---
name: cross-shell-command-safety-maps
description: "Describe how to centralize cross-platform safe commands, UNC detection, and per-shell path guards so every shell tool shares the same policy."
metadata:
  author: ychampion
---

# SKILL: Cross Shell Command Safety Maps
**Domain:** security
**Trigger:** Apply this when you need to enforce identical permissions across bash/PowerShell, detect UNC paths, and keep dangerous config files hidden to both shells.
**Source Pattern:** Distilled from reviewed permission, shell-safety, and worktree-management implementations.

## Core Method
Maintain one shared policy source for command allowlists, UNC-path rejection, and sensitive-path checks, then have both the Bash and PowerShell entrypoints consume that same policy.
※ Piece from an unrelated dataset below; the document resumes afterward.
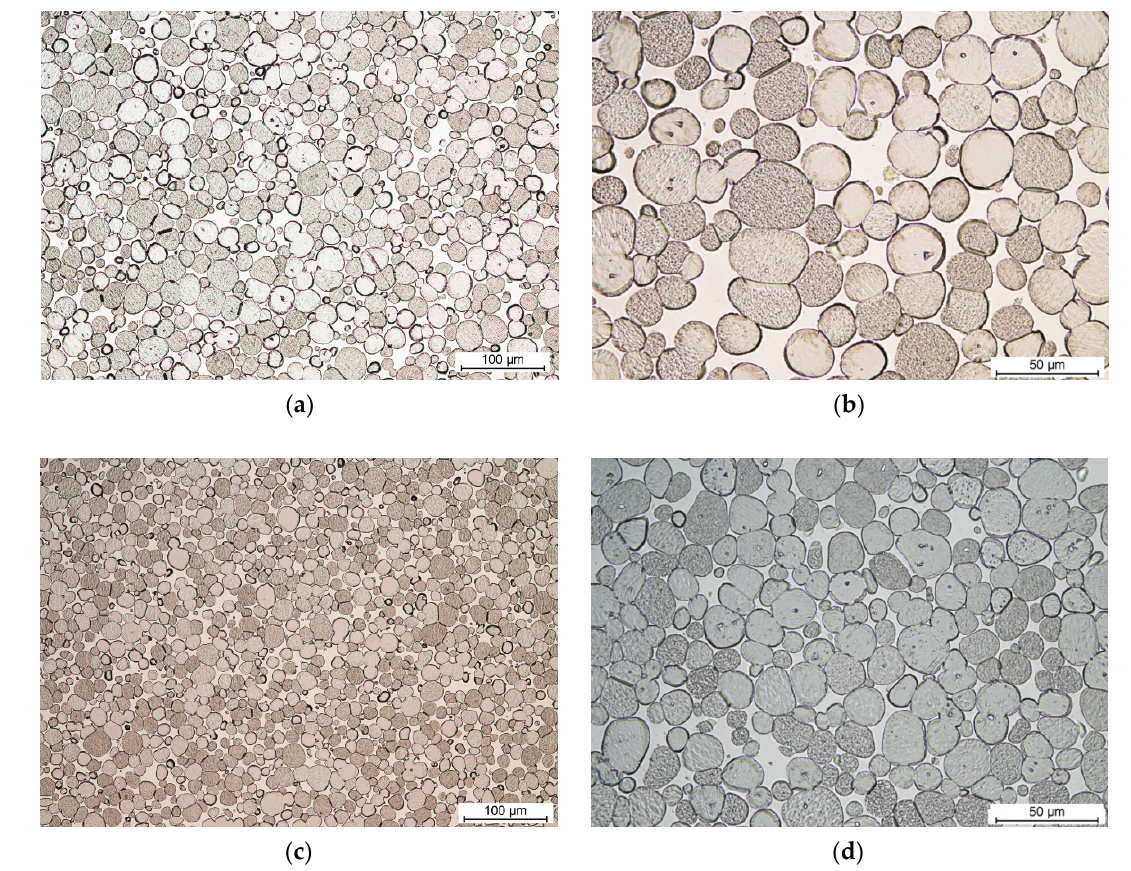
Figure 6. The microstructure of THA: ( a , b ) without addition of Re (PR-100), ( c , d ) with 2.4 wt.% Re (Re-3), ( a , c ) mag. 200×, and ( b , d ) mag. 500×.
Each shell may parse its own command syntax, but the decisions about what is read-only, what path patterns are dangerous, and when to reject remote shares should come from the same central maps. This keeps cross-platform behavior aligned and prevents one shell surface from quietly drifting into a weaker security posture.

## Key Rules
- Only include commands that behave predictably across both shells; the shared allowlist should stay conservative and portable.
- Perform UNC detection before executing commands on Windows, covering backslash, forward slash, mixed separators, IPv4/IPv6 addresses, and WebDAV patterns.
- Normalize candidate paths before comparison and reuse the same sensitive-path deny rules in both shell tools.
- Keep these maps static so callers can memoize them and still share them among multiple shell entry points.

## Example Application
When launching either shell tool, load the shared read-only command map and run the same UNC-path and sensitive-path checks before execution. A path that is rejected in Bash should be rejected for the same reason in PowerShell.

## Anti-Patterns (What NOT to do)
- Don’t re-derive UNC heuristics per tool; this invites Windows credential-exfiltration bugs.
- Don’t treat UNIX-only commands as cross-shell safe; the shared list must be conservative and portable.